Como são selecionadas as melhores para elas |
• Para ser considerada para este ranking, a empresa precisa estar entre as 150 melhores e ter pelo menos 25% de mulheres no quadro de funcionários. • Os critérios de seleção são os mesmos adotados na escolha das 150 melhores empresas.A diferença é que há questões específicas para verificar as políticas de atração e retenção da força feminina de trabalho. • A composição da nota final também segue o mesmo critério adotado para as 150 melhores empresas: 70% se referem à visão das funcionárias sobre a organização em que trabalham; 25% às políticas da empresa e 5% à visita dos jornalistas. • Para chegar ao ranking das 10 melhores para a mulher trabalhar é utilizado o mesmo sistema usado para consolidar o ranking das 10 melhores na classificação geral: depois de feitos os cálculos da nota final, as empresas são reorganizadas de acordo com a percepção de suas funcionárias sobre elas. Em cima disso, os jornalistas da VOCÊ S/A e a equipe da Fundação Instituto de Administração da Universidade de São Paulo (FIA-USP) discutem se essas organizações podem realmente ser consideradas um modelo para o mercado. |
Auxilio para os filhos
A São Bernardo Saúde, 1a do ranking, nasceu em Colatina (ES) há 18 anos e hoje está em todo o Estado, com 300 funcionários -- 60% dos quais mulheres -- e faturamento de cerca de 30 milhões de reais. A empresa oferece auxílio-leite (um litro por dia até os 6 anos de cada filho), auxílio-creche (100 reais por filho até os 6 anos) e auxílio material escolar (85 reais por filho de até 14 anos) para mães e pais. "Quando criamos o auxílio-creche e material escolar, eles eram voltados apenas às mulheres, mas os homens reclamaram e nós resolvemos incluí-los", conta o presidente, Walter Luiz Dalla Bernardina.

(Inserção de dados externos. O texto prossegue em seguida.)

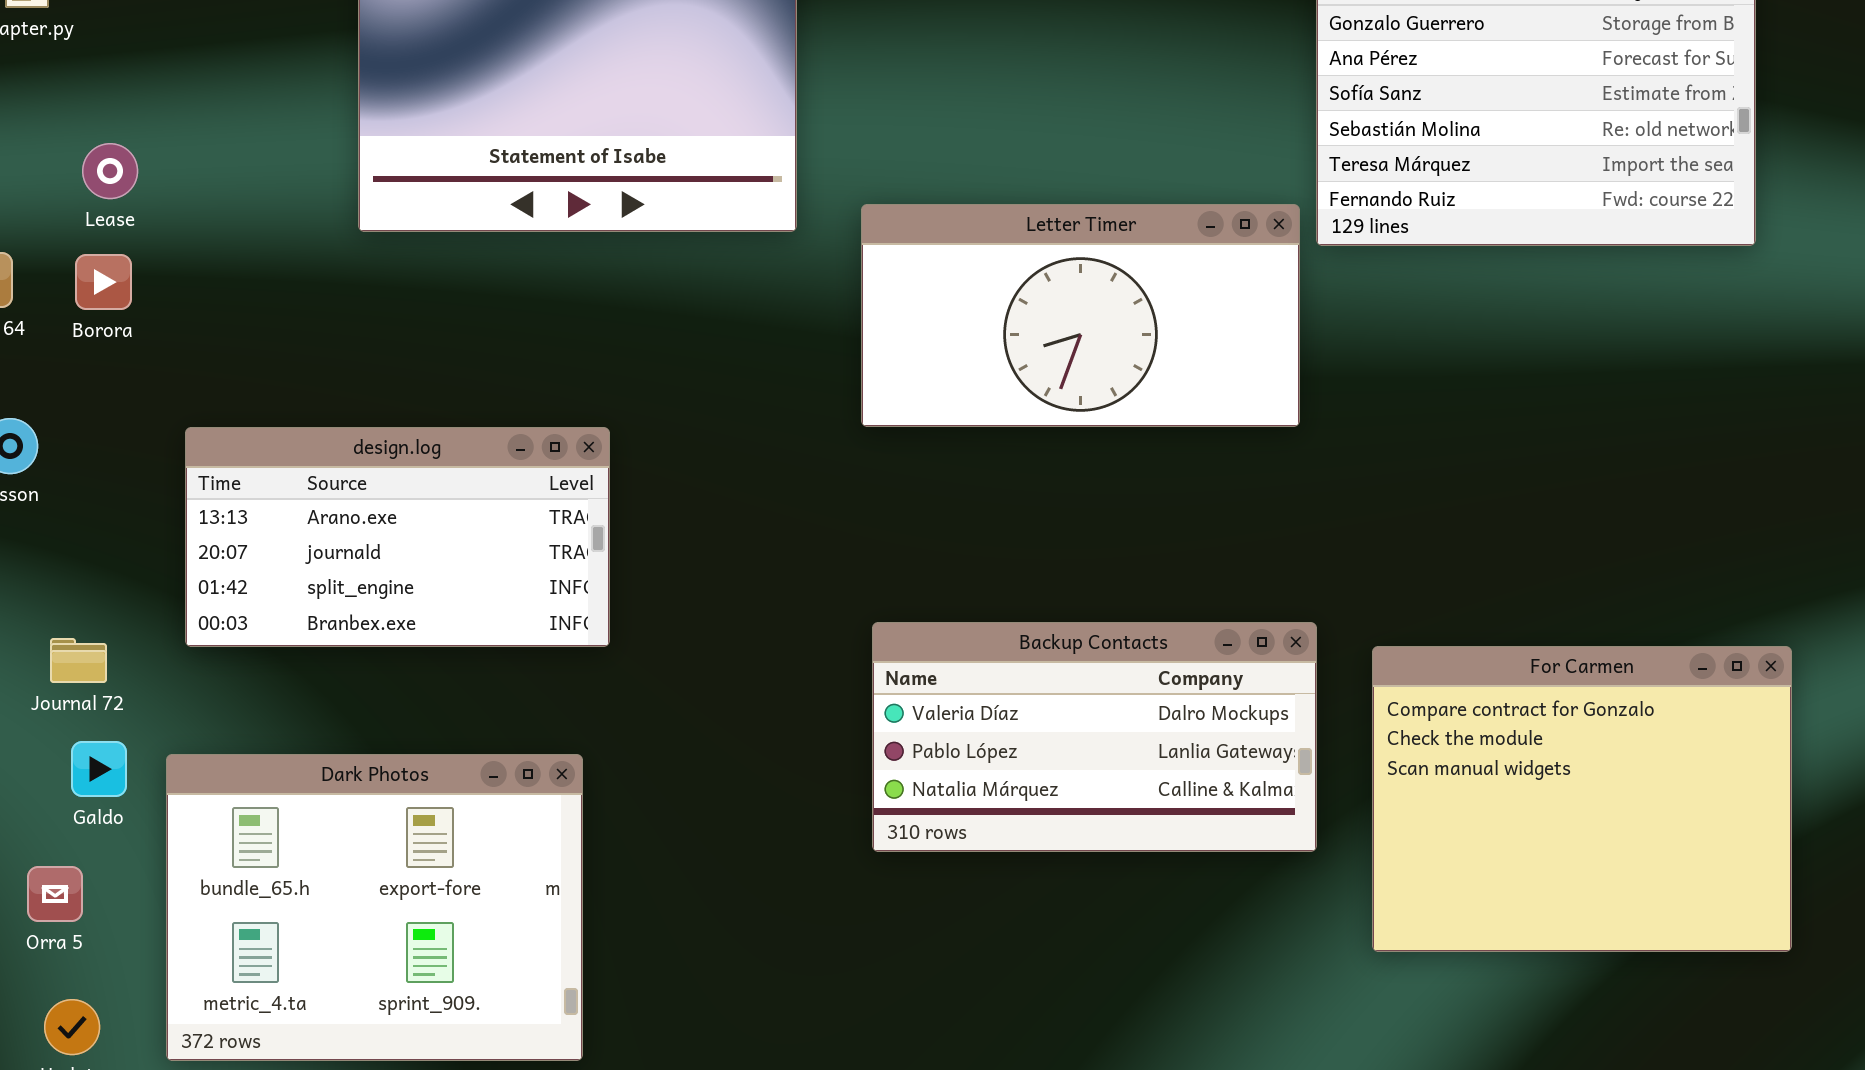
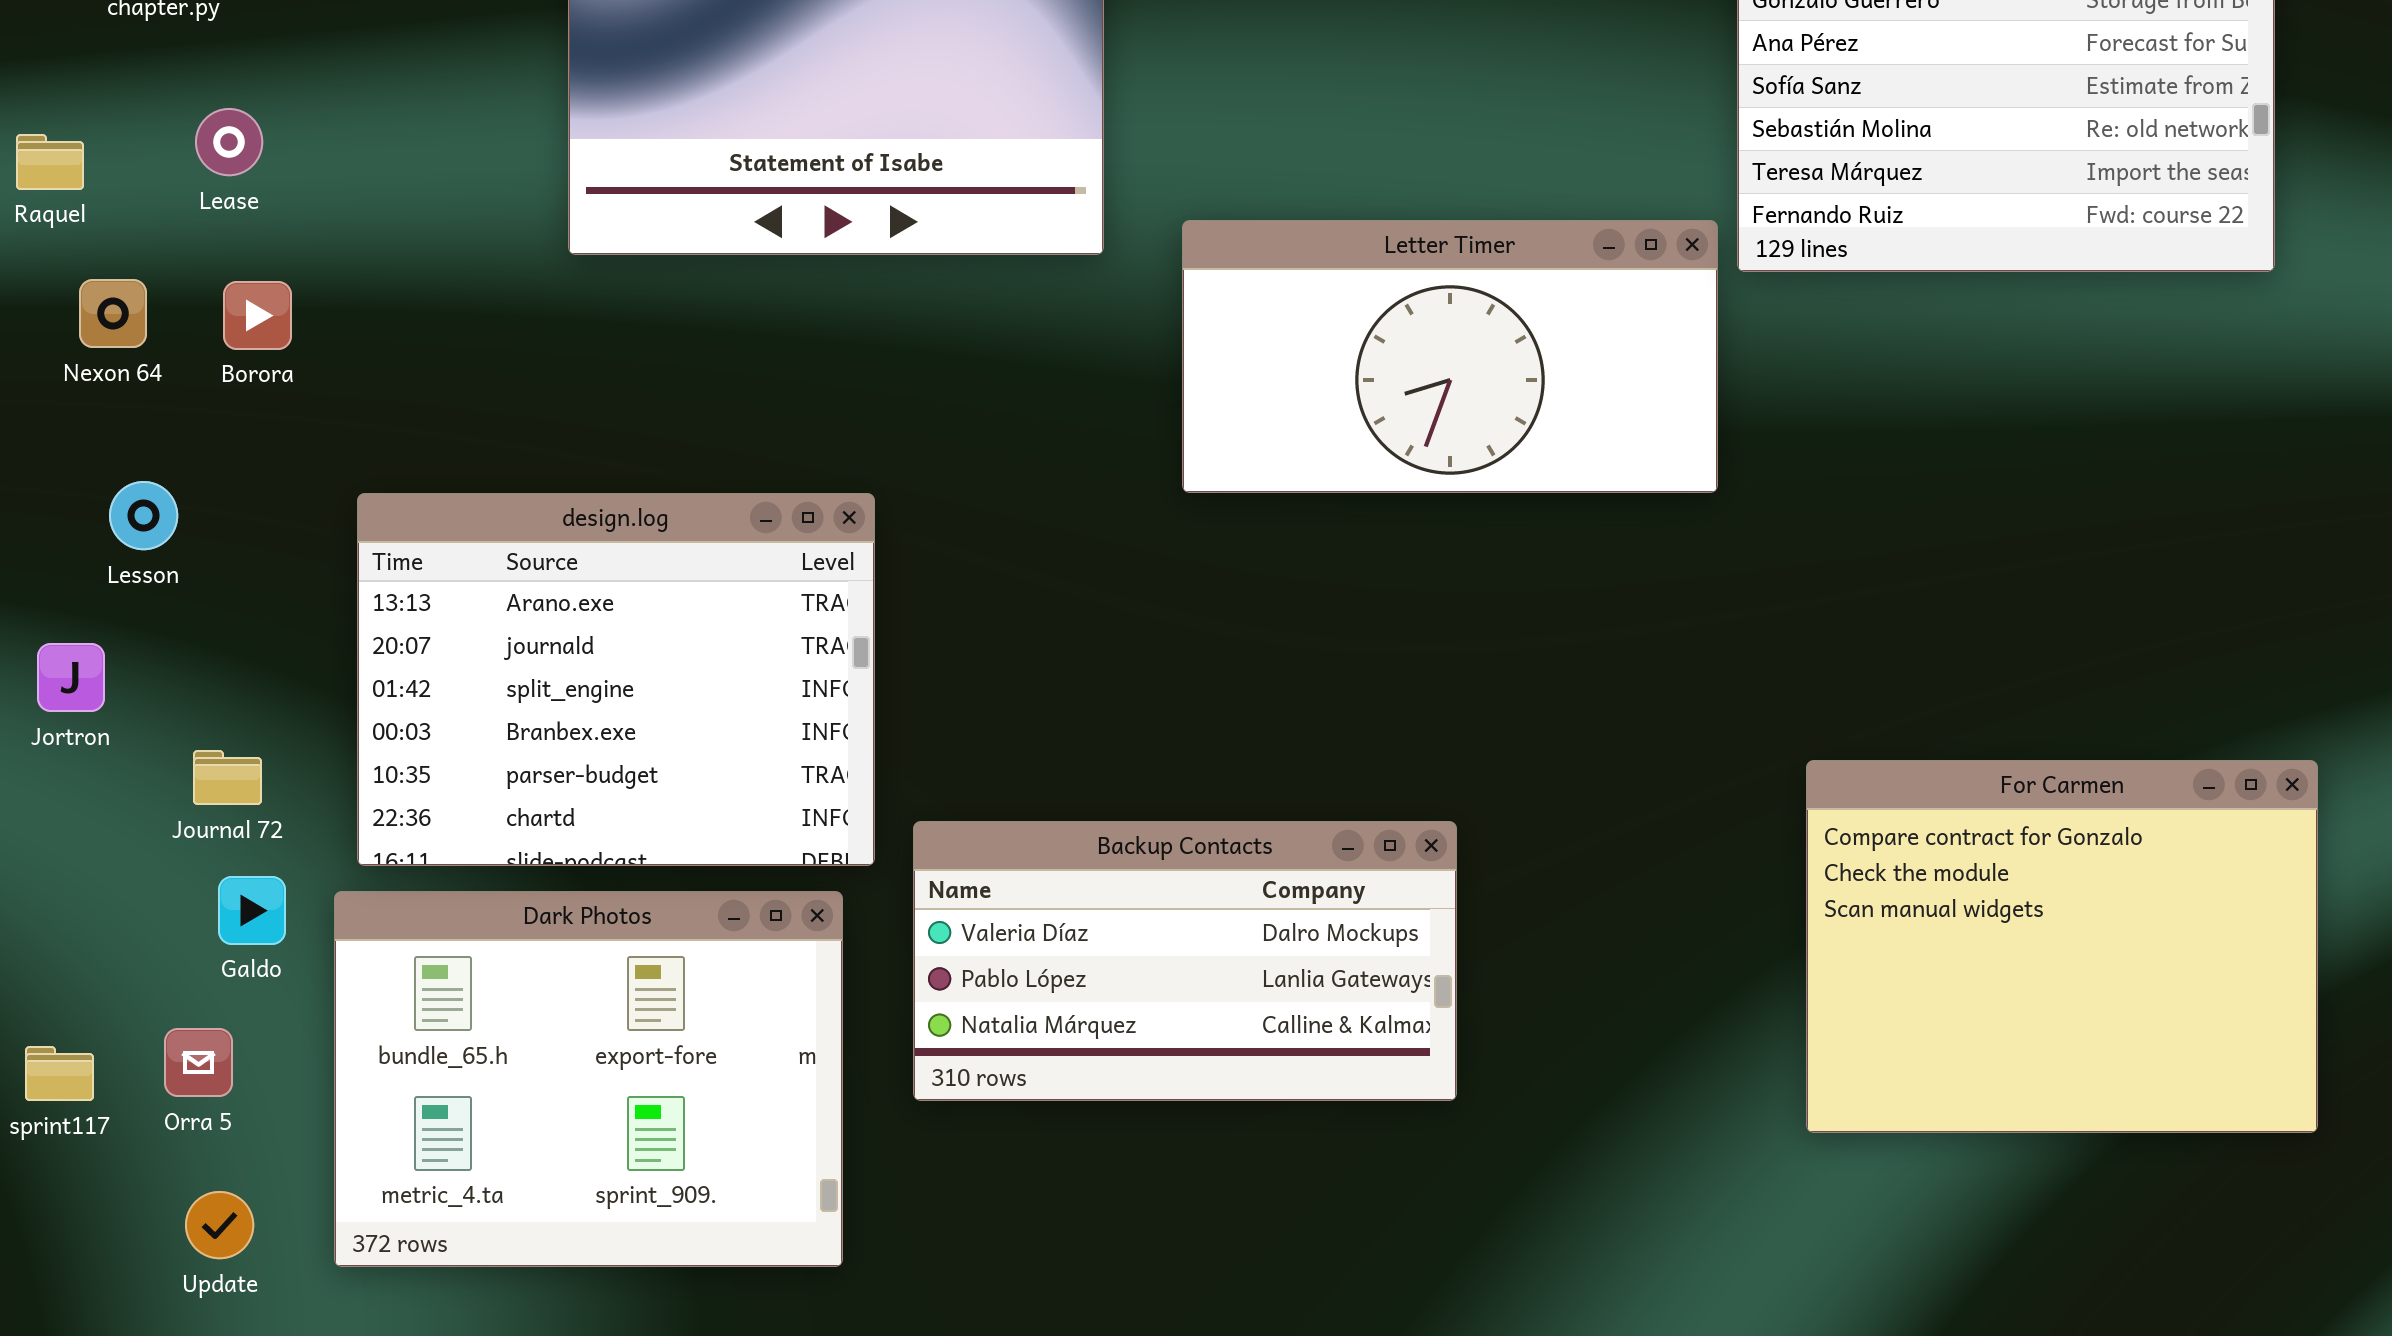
Lease: [82,143,138,199] -> [195,108,263,176], moved
design.log: [185,427,610,647] -> [357,493,875,866], resized
Backup Contacts: [872,622,1317,852] -> [913,821,1457,1101], moved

Segundo ele, as mulheres têm liberdade e flexibilidade para acompanhar os compromissos dos filhos na escola ou médicos e até levá-los ao trabalho, caso não tenham com quem deixar em alguns dias. A São Bernardo permite também que a bolsa de graduação -- que vai de 20% a 80% -- seja transferida a um filho, se o funcionário com mais de dez anos de casa não tenha interesse em ingressar na universidade. Na Landis+Gyr, fabricante paranaense de medidores de energia e 2a colocada no ranking, o auxílio-creche de 140 reais segue por toda a vida escolar, até a universidade. Para as grávidas, há programa de maternidade sem risco, com palestras educacionais. Como se vê, as mulheres que trabalham nessas e nas outras empresas da lista têm mesmo boas razões para elegê-las como as melhores.
São Bernardo Saúde
A campeã é um exemplo de empresa que oferece o algo além do exigido por lei. Uma medida inovadora foi o estabelecimento de convênio com uma cirurgiã plástica, para que as funcionárias que queiram recauchutar a imagem possam fazê-lo a preços bem abaixo do mercado. A médica cortou 50% dos custos e a empresa paga metade do restante do pacote, batizado de auxílio-estética. No fim das contas, sobra às mulheres 25% do custo original. Elas também têm desconto de 50% em salões de belezas conveniados. As medidas são um estímulo para que elas estejam bem apresentadas para atender os clientes.
Natura
As políticas da Natura voltadas às mulheres já são hoje referência fora das dependências da fábrica. A empresa, que liderou o ranking entre 2003 e 2005, é citada por especialistas no assunto como exemplo imediato de instituição que adota políticas facilitadoras para as funcionárias. E a creche, contígua à empresa, onde as mães podem deixar as crianças e visitá-las a qualquer hora, é o exemplo mais lembrado, mas não é o único. Há um ginecologista de plantão e as mulheres podem fazer tratamentos terapêuticos dentro da fábrica.